In the first chapter we find Jason with his best mate and hotel roomie Ade (Arinze Kene), fresh off their football club’s academy, on the eve of their first Champions’ League match. It’s a make-it-or-break-it situation for both boys since chances to get noticed and earn a steady spot in the team, let alone the beginning of a proper career, don’t come that often.
Neither of them seems able to settle down for a good night sleep given what’s at stake the following day and they wind up spending the night teasing each other and blowing off some steam in typical “boys will be boys” fashion – wrestling, yelling, dancing and playing around whilst just in their underwear the whole time. The sexual tension is evident from the first frame but it takes the end of act one to explode and change these two friends’ relationships forever.
The film’s title alludes to what happened that night but also refers to a pivotal pass during the eponymous Champions’ League game, which will take the two boys’ lives and careers in opposite directions. However, any further plot details would ruin the emotional impact this powerful story will have on you by the time the screen fades to black.

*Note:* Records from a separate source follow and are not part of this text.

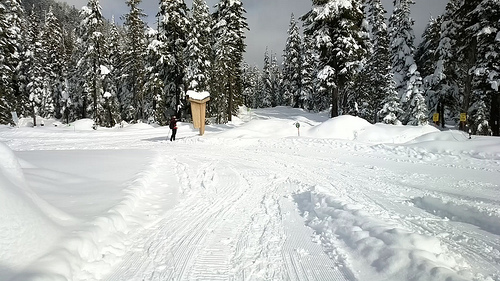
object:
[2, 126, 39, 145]
snow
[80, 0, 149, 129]
trees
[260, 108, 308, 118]
snow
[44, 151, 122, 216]
drifted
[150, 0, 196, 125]
evergreens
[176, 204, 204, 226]
snow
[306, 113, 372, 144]
snow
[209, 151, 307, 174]
snow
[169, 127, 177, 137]
leg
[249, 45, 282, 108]
trees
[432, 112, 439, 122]
signs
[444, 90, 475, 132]
ground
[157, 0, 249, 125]
tree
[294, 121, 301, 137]
marker pole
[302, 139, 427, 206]
traffic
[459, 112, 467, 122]
board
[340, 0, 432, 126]
tree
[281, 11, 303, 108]
tree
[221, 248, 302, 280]
snow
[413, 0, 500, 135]
pine trees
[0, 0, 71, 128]
covered tree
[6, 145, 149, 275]
snow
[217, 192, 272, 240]
snow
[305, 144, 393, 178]
snow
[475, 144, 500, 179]
snow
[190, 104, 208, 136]
pillar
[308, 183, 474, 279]
snow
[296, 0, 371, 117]
tree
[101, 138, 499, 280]
path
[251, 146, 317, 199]
snow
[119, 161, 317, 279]
tracks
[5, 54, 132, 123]
snow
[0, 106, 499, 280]
ground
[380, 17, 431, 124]
snow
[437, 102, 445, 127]
pillar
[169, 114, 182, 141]
person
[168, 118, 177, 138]
snowsuit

If you’re already familiar with the play, you won’t be left disappointed by this on-screen translation which preserves the powerful text without ever feeling verbose. Whilst if you’re new to these characters and their emotional struggles, be ready to get punched in the guts by the gripping psychodrama they’ll be facing before your eyes.
The Pass is a poignant and thought-provoking look at a reality, which is in dire need of positive change. It’s a rather hot topic at the moment and it’s still unclear how long it will take for things to get any better, despite a recent survey revealing that the majority of football fans would be ok with the possibility of their favourite players coming out.
Both actors are excellent at embodying their characters’ hopes and fears but it’s Tovey who has the hardest job and the most complex range to pull off. He does so magnificently and he makes us understand the nature of his character’s pain and the reasons behind his actions. As a result we care about him not just when it’s easy to empathize with Jason’s struggles but especially when the tormented footballer lets the darkness take over, leaning towards almost villainous territory. It’s one of the finest performances of the year, which consolidates Tovey as one of Britain’s most talented thespians.
Despite the recognisable structure of its source material, The Pass is a lucid and harrowing portrayal of homophobia in football that couldn’t ring any more true. Some impatient viewers might suffer coping with the stage origins of a story that takes place entirely in hotel rooms but this is to the film’s advantage and it’s the best choice the filmmakers could’ve made to adapt the material for the screen. Ben A. Williams uses the enclosed space to perfectly capture the sense of claustrophobia experienced by the protagonist throughout his life and he delivers a poignant and essential film that demands to be seen by the widest possible audience and hopefully will reach those who need to open their minds on such a delicate topic.